▶ [What to do] Please copy out each line of the entries in which "just" appears.

▶ [Supplied data]
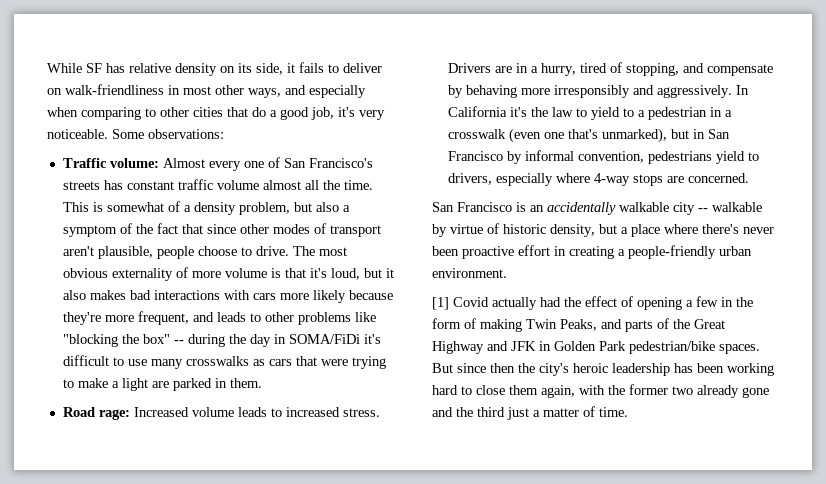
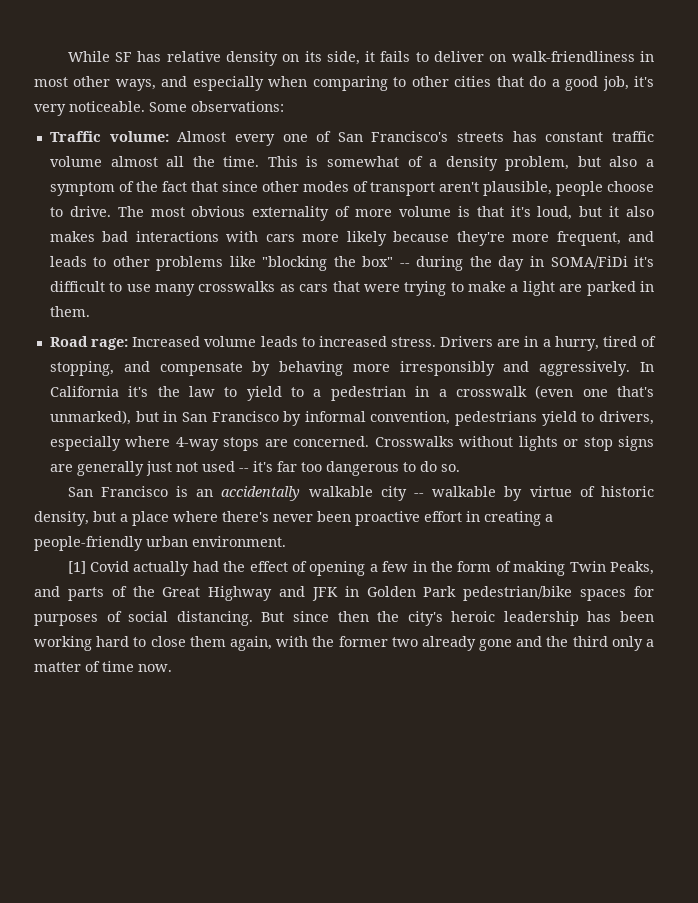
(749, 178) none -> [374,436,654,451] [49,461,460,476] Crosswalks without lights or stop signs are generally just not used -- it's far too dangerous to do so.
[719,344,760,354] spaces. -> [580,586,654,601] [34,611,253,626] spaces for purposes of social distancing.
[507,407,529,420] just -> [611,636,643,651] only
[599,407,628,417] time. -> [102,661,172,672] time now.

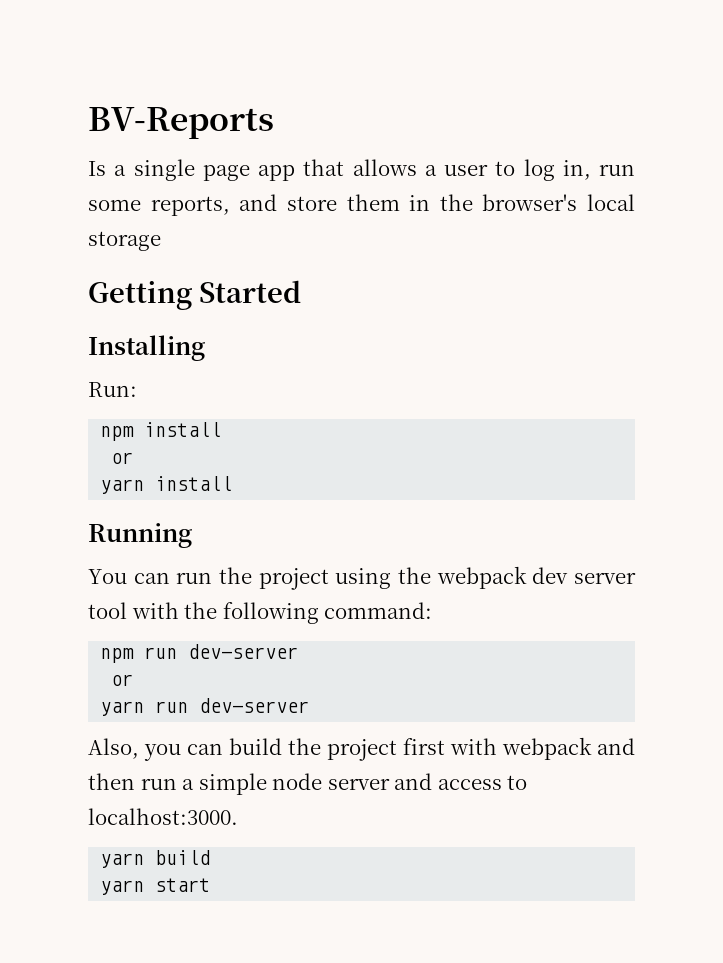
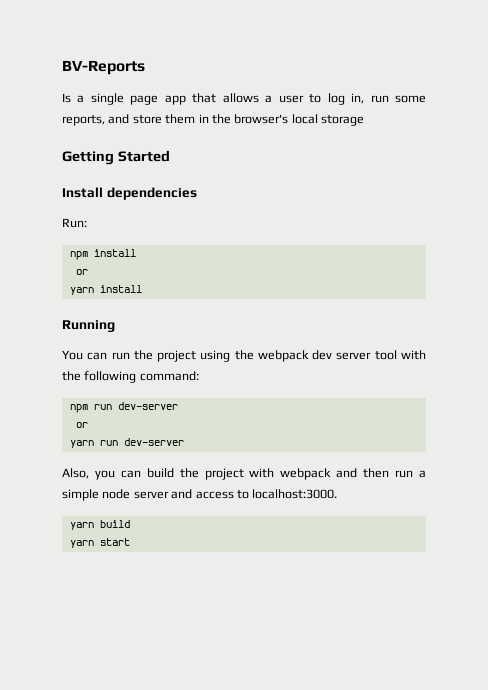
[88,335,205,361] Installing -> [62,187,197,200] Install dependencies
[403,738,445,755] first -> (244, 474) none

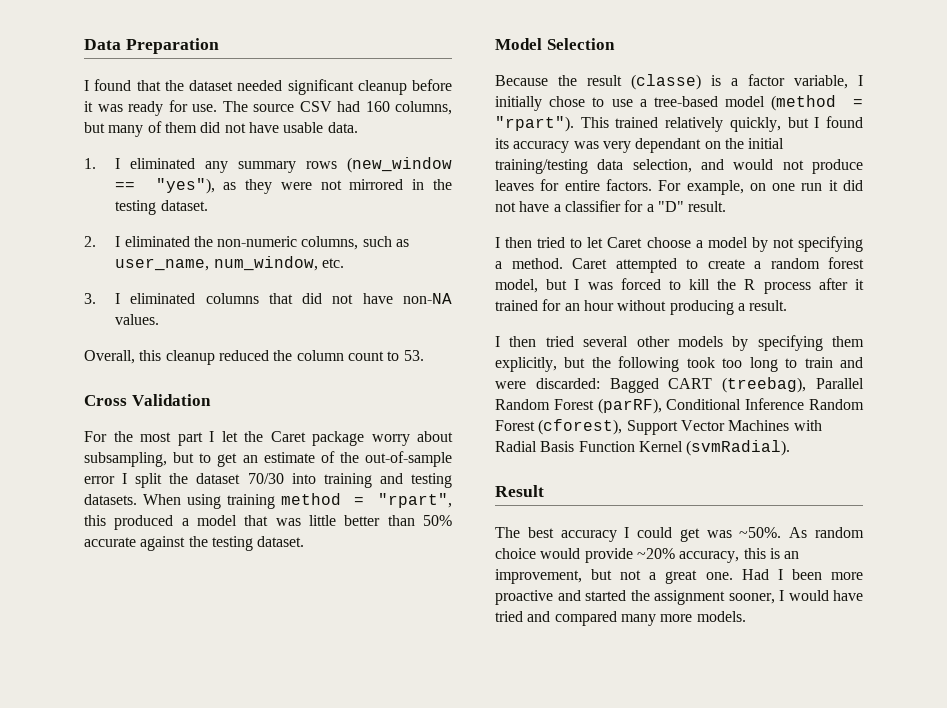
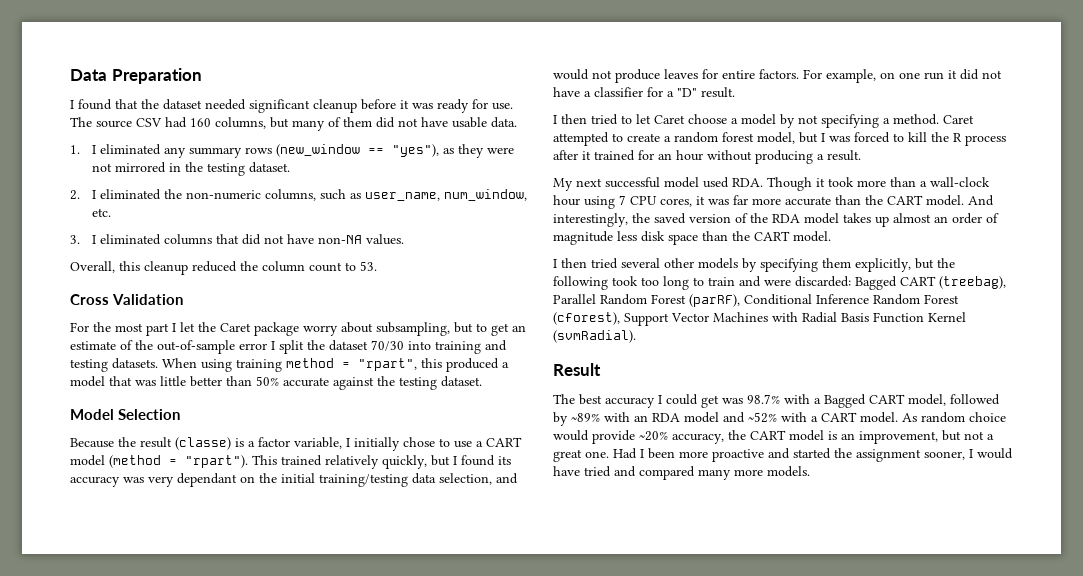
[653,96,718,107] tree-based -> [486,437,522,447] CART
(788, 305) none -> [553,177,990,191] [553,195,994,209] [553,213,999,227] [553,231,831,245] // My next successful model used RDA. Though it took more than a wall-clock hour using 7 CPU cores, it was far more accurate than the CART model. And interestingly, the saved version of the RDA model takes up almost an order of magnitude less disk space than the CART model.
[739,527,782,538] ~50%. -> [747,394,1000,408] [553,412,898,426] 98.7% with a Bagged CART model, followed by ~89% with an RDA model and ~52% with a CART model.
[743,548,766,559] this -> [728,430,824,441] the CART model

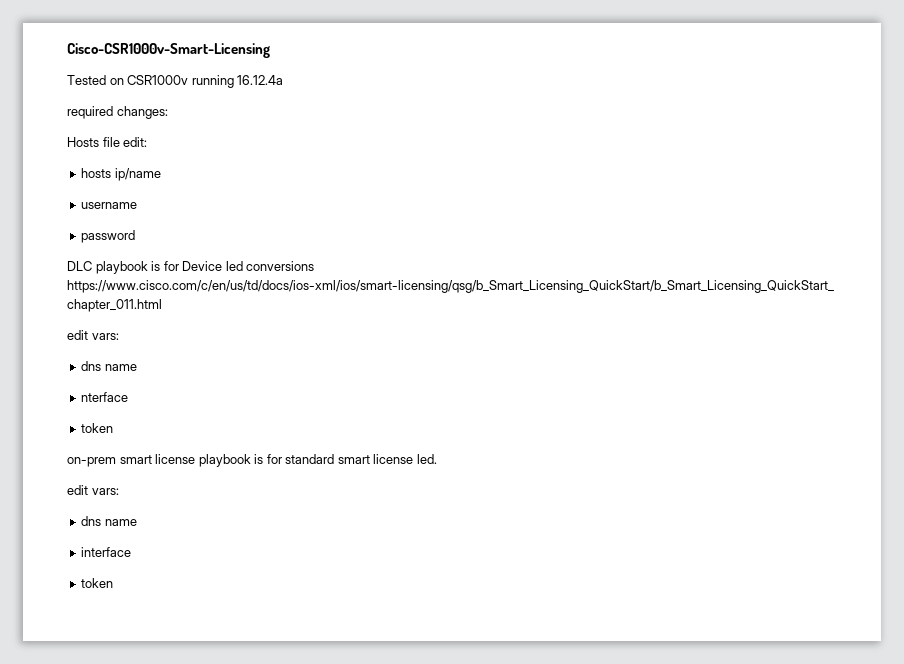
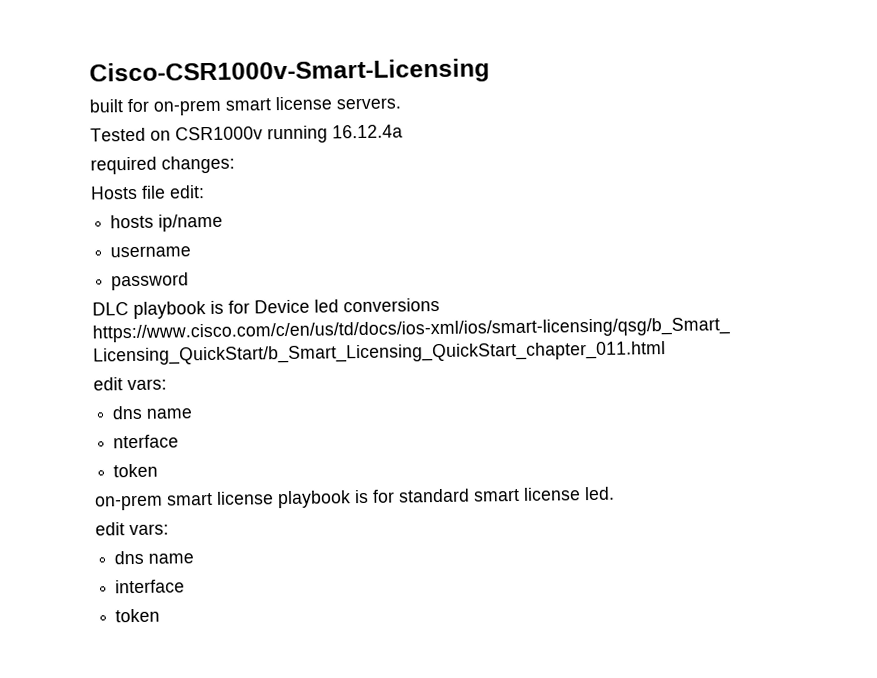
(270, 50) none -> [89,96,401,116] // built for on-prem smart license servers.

▶ [Result for this exercise]
(749, 178) none -> [374,436,654,451] [49,461,460,476] Crosswalks without lights or stop signs are generally just not used -- it's far too dangerous to do so.
[507,407,529,420] just -> [611,636,643,651] only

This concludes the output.